*** Opening of Records provided ***
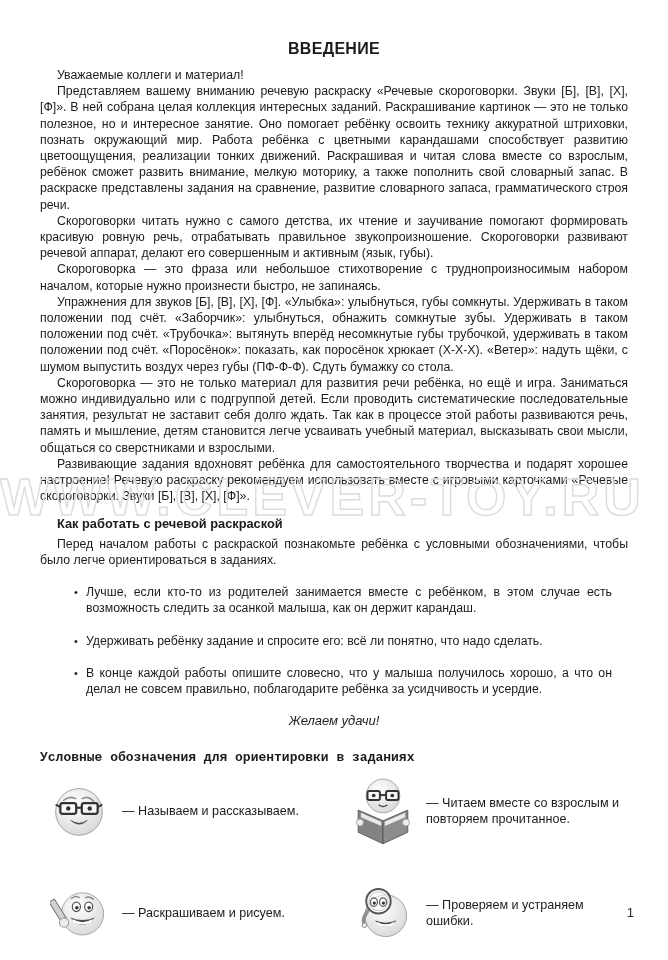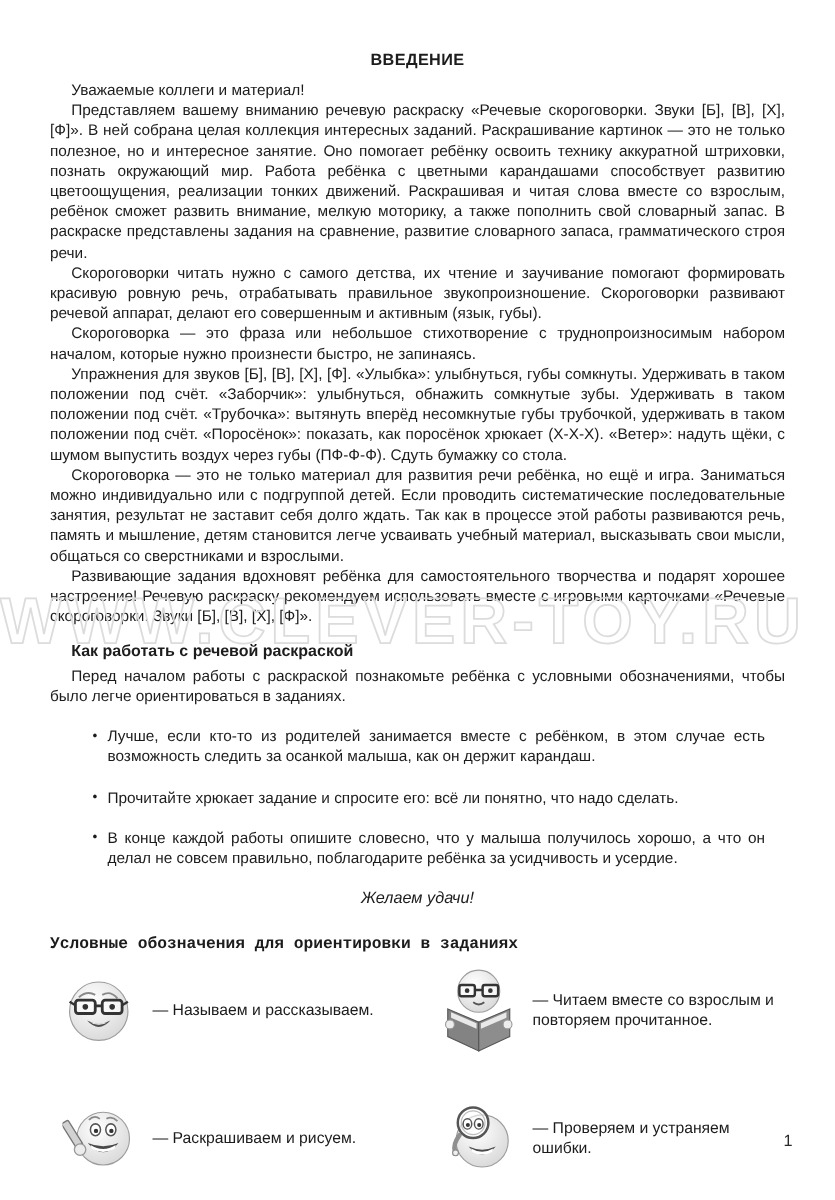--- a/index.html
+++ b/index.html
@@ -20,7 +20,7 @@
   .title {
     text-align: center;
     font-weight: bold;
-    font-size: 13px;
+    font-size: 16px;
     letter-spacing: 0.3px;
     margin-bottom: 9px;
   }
*** Close of Records provided ***
◆ Task goal
Which lines above hold the word "font"? Copy each of them.

◆ Result of the task
     font-weight: bold;
-    font-size: 13px;
+    font-size: 16px;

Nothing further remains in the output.